Le pari d’une IA externe : quels bénéfices et quels risques pour Tesla?
La décision d’abandonner Dojo et de renforcer la collaboration avec des partenaires comme Samsung et Nvidia offre plusieurs avantages à Tesla en offrant un accès immédiat à une puissance de calcul avancée et en réduisant les coûts de R&D.
En revanche, il n'est plus question de disposer de composants aux optimisations spécifiques pour les besoins de l'entreprise, ce qui reste l'intérêt premier des puces custom.

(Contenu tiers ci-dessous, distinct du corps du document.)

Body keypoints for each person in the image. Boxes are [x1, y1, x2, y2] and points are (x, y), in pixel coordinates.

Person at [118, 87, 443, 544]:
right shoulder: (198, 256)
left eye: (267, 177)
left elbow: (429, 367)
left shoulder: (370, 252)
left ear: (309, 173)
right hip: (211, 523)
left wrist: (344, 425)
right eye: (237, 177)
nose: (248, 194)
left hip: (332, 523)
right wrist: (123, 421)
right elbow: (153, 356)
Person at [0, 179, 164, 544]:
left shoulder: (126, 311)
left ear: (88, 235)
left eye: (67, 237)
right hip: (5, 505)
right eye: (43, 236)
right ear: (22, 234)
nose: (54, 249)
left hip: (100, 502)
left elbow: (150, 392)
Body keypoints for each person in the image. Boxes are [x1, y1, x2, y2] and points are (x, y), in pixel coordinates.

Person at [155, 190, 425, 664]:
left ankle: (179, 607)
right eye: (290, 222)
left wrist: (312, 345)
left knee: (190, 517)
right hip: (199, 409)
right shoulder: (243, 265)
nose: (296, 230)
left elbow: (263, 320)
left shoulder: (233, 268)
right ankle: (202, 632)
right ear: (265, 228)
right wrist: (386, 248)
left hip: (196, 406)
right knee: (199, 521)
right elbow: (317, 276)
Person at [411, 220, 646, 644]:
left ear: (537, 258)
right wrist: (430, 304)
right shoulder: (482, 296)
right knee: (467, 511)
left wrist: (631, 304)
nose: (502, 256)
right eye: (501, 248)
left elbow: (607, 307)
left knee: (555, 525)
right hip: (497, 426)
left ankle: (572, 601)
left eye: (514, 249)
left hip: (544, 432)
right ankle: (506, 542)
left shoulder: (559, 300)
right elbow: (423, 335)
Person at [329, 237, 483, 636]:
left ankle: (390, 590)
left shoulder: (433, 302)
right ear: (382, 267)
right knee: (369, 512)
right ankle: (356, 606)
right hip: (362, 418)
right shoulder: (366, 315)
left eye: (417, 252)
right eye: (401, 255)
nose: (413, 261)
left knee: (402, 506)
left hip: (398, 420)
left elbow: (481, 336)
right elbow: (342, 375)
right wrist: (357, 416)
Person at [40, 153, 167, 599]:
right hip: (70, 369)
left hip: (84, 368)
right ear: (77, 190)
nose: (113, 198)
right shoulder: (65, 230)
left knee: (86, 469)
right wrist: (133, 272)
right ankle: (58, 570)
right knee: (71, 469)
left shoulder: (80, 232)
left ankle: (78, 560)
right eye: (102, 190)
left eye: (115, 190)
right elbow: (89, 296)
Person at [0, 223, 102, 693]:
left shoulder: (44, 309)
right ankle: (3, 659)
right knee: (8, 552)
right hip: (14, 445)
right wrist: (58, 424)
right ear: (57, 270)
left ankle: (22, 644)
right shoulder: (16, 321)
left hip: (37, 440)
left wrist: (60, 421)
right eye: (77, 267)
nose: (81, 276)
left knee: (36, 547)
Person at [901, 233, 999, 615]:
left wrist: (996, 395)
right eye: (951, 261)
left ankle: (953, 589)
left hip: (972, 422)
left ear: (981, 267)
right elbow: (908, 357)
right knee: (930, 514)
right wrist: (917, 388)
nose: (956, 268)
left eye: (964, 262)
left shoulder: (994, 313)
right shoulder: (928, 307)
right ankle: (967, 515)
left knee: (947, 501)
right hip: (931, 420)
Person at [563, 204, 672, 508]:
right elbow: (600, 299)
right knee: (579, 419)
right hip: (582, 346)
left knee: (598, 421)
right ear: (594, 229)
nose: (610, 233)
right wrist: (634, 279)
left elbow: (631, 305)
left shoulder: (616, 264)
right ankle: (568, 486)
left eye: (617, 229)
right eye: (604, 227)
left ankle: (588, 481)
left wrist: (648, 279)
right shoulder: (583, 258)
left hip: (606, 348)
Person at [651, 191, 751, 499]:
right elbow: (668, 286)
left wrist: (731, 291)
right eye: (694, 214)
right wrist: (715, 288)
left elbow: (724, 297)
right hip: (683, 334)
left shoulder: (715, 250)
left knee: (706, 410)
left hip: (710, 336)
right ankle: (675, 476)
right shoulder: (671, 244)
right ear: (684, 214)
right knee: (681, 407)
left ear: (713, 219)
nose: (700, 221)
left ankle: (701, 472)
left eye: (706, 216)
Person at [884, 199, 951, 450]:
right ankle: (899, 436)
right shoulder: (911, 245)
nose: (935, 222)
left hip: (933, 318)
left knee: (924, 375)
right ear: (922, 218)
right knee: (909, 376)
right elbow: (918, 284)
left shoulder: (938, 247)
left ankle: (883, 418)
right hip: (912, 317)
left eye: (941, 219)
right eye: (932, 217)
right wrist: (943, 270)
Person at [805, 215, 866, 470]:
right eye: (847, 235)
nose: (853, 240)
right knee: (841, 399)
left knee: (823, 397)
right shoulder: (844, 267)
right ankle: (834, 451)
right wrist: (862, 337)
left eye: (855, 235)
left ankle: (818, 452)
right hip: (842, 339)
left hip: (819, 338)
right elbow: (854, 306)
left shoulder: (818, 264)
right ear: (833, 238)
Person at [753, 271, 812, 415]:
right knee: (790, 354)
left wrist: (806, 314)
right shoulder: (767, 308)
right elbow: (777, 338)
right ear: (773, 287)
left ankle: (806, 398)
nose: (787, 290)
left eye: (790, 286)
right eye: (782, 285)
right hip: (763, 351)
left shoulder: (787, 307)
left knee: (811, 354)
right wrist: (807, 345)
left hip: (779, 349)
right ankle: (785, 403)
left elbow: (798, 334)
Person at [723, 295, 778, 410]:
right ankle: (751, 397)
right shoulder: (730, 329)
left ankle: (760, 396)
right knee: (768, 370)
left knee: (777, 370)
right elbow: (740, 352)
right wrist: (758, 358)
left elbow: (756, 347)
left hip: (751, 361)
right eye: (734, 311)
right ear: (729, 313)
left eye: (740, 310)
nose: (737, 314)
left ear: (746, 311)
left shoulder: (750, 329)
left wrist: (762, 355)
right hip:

Composant Dojo D1 conçu par Tesla pour son supercalculateur
Ce choix implique aussi une dépendance renforcée vis-à-vis de fournisseurs externes et un possible ralentissement de l’innovation sur des solutions maison. Des questions persistent sur la capacité de Tesla à conserver une longueur d’avance sur ses concurrents, alors que beaucoup d’acteurs du secteur misent également sur l’intégration verticale et propriétaires.
En contrepartie, le contrat avec Samsung offre à Tesla des garanties de production locale (usine de Taylor, Texas) et une adéquation avec les objectifs industriels américains.
De quoi éviter un coup de sang de Donald Trump, alors qu'Elon Musk a exprimé un net désaccord avec la politique budgétaire du maître de la Maison Blanche.
Conséquences pour la robotique et la conduite autonome
Cette mutation de stratégie influence aussi la feuille de route de Tesla en matière de robotique et de mobilité autonome.
Tesla met ainsi l’accent sur le développement accéléré de ses modèles de conduite autonome, tout en préparant le lancement commercial de ses véhicules et robots dotés des dernières innovations en IA embarquée.
Parmi les enjeux essentiels, la capacité à monétiser les abonnements logiciels de FSD (Full Self-Driving), et à adapter la technologie à des usages industriels à grande échelle.
La transition de Tesla vers une architecture technologique externalisée présente un double-objectif : garantir une fiabilité accrue des systèmes tout en accélérant la mise sur le marché de fonctionnalités attendues par les consommateurs comme par l’industrie. Reste à observer comment cette stratégie infléchira la compétition mondiale entre géants de l'IA appliquée.
Mais en choisissant des composants standard plutôt que des puces produites en interne, le constructeur opère un changement de paradigme sur ses ambitions IA. Cela va-t-il relancer les inquiétudes concernant une dispersion de l'attention du milliardaire entre ses différentes entreprises, au détriment de Tesla ?
La direction vient pourtant de valider un nouveau plan de rémunération de 29 milliards de dollars pour s'assurer de le maintenir à la tête de l'entreprise ces prochaiines années.